# Problem
Locate each line below that contains the string "Colombia" with the same capitalization, and copy those lines out in full.

*** Opening Given records ***

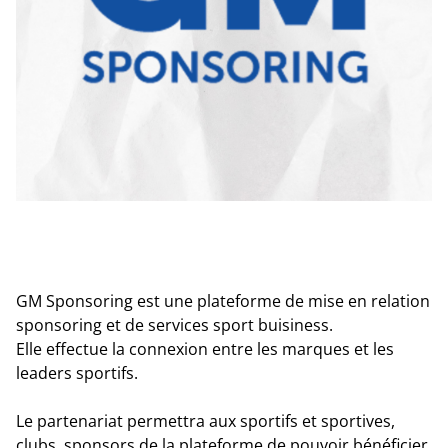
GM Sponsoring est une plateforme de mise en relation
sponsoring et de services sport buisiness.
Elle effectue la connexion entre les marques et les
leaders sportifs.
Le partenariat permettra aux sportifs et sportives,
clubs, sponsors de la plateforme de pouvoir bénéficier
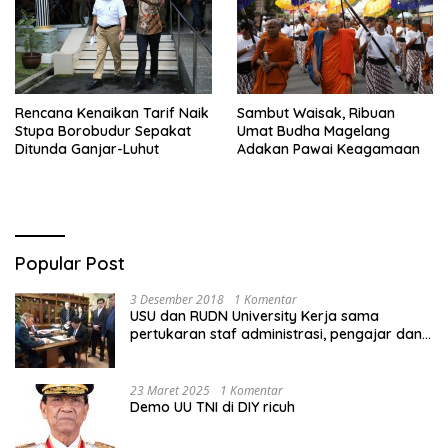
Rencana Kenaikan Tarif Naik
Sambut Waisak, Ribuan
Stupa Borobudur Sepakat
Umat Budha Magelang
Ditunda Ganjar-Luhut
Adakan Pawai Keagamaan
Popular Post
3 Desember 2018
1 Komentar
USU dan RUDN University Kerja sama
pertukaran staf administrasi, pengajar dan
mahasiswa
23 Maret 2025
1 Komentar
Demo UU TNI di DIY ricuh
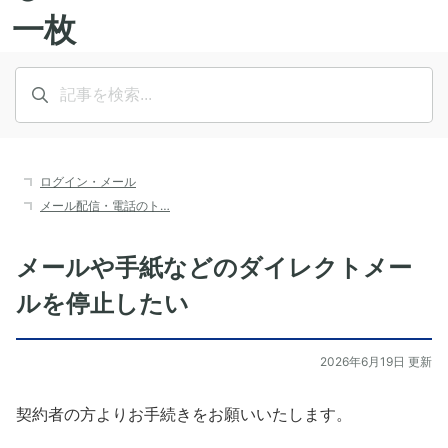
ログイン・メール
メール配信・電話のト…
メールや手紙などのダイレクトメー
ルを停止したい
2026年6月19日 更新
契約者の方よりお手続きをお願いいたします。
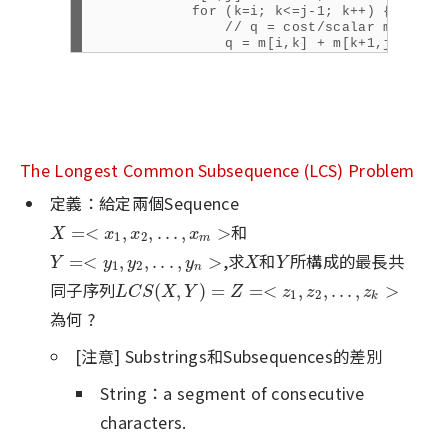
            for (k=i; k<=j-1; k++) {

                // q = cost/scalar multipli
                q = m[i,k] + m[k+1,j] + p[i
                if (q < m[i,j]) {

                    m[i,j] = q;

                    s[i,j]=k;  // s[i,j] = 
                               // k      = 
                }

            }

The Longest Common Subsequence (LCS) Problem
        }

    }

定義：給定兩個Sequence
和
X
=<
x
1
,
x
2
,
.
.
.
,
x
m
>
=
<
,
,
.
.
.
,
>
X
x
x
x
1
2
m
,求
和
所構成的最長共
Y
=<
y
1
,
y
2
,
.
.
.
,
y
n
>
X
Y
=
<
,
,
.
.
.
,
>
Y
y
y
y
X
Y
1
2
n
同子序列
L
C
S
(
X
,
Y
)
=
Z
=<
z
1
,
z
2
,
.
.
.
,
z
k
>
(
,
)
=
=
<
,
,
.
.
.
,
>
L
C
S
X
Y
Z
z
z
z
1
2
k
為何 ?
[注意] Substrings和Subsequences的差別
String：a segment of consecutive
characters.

*** Closing Given records ***
*** Opening Given records ***

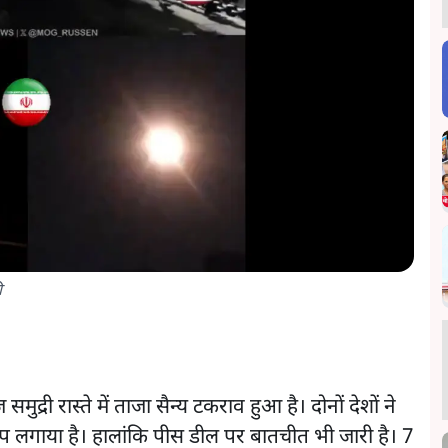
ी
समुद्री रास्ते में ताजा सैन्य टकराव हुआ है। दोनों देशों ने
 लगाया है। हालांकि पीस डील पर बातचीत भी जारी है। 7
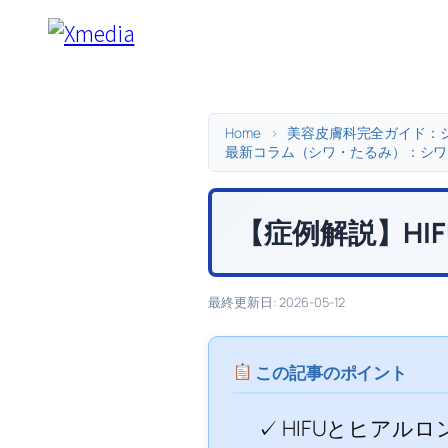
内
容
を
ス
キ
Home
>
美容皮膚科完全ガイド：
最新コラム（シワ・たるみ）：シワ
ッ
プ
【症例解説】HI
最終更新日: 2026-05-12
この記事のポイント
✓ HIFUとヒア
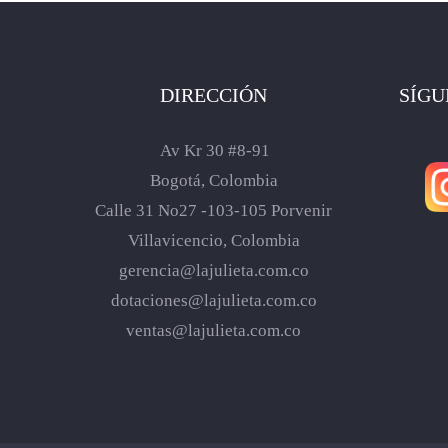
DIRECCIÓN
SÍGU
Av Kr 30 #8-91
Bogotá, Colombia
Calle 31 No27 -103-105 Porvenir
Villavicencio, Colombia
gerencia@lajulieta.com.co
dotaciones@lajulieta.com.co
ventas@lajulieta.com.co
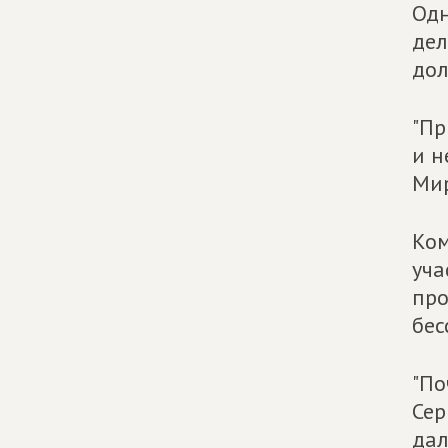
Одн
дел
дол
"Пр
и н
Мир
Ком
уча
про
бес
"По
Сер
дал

*** Closing Given records ***

# Solution
Bogotá, Colombia
Villavicencio, Colombia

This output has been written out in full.